Anyone who has played Battle for Azeroth is very familiar with Magni and his pleading for us heroes to heal Azeroth’s “woonz” on a daily basis. Even though we’re now into Shadowlands, some of us will probably be scarred for life by those constant requests and the fact that despite all our efforts, there’s still a huge sword sticking out of the world. While that sword remains in Azeroth, playing Warcraft has helped me remove something harmful from my life and healed some personal “woonz.”
World of Warcraft has been my escape from the real world and my source of fun after a long day of work or some trying event in my life. However, just playing the game was never really enough to fill the void in my life I’ve felt since my father died in 2009. My desires and attempts to fill that void with a man who loved me led me to some bad relationships and is a big reason why I fell in unrequited love with someone many years ago.

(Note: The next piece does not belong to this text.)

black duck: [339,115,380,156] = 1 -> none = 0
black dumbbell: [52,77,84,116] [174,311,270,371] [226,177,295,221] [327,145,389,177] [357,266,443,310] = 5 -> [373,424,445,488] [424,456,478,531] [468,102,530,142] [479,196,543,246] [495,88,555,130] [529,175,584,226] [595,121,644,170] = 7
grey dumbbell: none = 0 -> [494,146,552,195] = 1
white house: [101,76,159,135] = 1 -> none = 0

That love I felt and that “relationship” I had with that person helped me feel less alone and made me feel like I could be accepted as I am, so I clung to that person and the hope for something more for far too long. Thing is, that person didn’t really accept me as I am and could only handle me in small doses and I therefore felt like I was too much for anyone and had to keep my real personality in check. Then a truly wonderful thing happened this past summer, the Strawberries came into my life, and everything started to change for the better.
Although I’d interacted with a few members of the Strawberry Friends prior to the existence of the group, I viewed them more as really cool people I’d never get to hang out with but who seemed fun and nice. I attended a few gatherings hosted by the founders of the group and they were fun little social events but I still didn’t feel like I could fit in or that I could be genuinely me around them.
I have a fear that once people know the real me, they’ll run in terror because versions of that have happened a lot in my life. Plus, that person I was in love with knew me better than anyone and had spent more time with me than anyone since my divorce and even they got tired of me after a while.
Fortunately, the Warcraft group went from interacting on Twitter to becoming a Discord group to beat the Nyalotha raid and acquire the purple voidy dragon. I’ve shared tales of our adventures many times and thankfully our adventures continue to this day. Although we didn’t end up getting that dragon, as Alla from the group posted, we got something way better than a dragon. We formed friendships and built a camaraderie that has helped us all through this rather rough year.
Those friendships are with people who know the real me because it’s easier for me to be real me online, as is the case for many people. I’m chatty, perky, encouraging, lost, jumpy, confused, peculiar, and everything else that makes me Sri. I’ve managed to come back out of my shell with the Strawberries and they’ve accepted me for who I am and made me feel like I’m deserving of so much more than I’ve settled for.
I used to watch romantic comedies where women would complain to their group of friends that they didn’t have a man in their lives and I would grumble at them for not being grateful for the friends they had in their lives. Romantic relationships can come and go, but true friendships endure and are free of the entanglements of romantic love. Prior to the Strawberries, I had a small handful of close friends, but now with the Strawberries I have a whole bushel of friends and it’s absolutely wonderful!
Thanks to the new friends I’ve met in Warcraft this past year, I’m finally no longer in love with that person who I’ve known for some time will never love me back. It’s taken me many years to get here and I wasn’t sure I ever would get here, but here I am. It’s a strangely freeing feeling to be free of that love, especially considering it’s the holidays when being alone can be even harder.
But it’s a good feeling and it’s made even better by the fact that I’m not desperately seeking someone to replace that person in my life. I don’t need to replace them because I have amazing friends now who I know will be there for me if/when I need them and who I’m more than happy to help whenever and however I can! I hope that being helpful to others in even the smallest way makes a positive impact on their lives and I know that it fills my heart and gives me purpose.
If I’m meant to have romantic love in my life, it’ll happen someday, but I’m fulfilled without it. I have my daughters and family, I have a roof over my head, I have my health, and I have my friends in the Strawberries who have helped heal my “woonz” with kindness that shines brighter than Azerite ever could.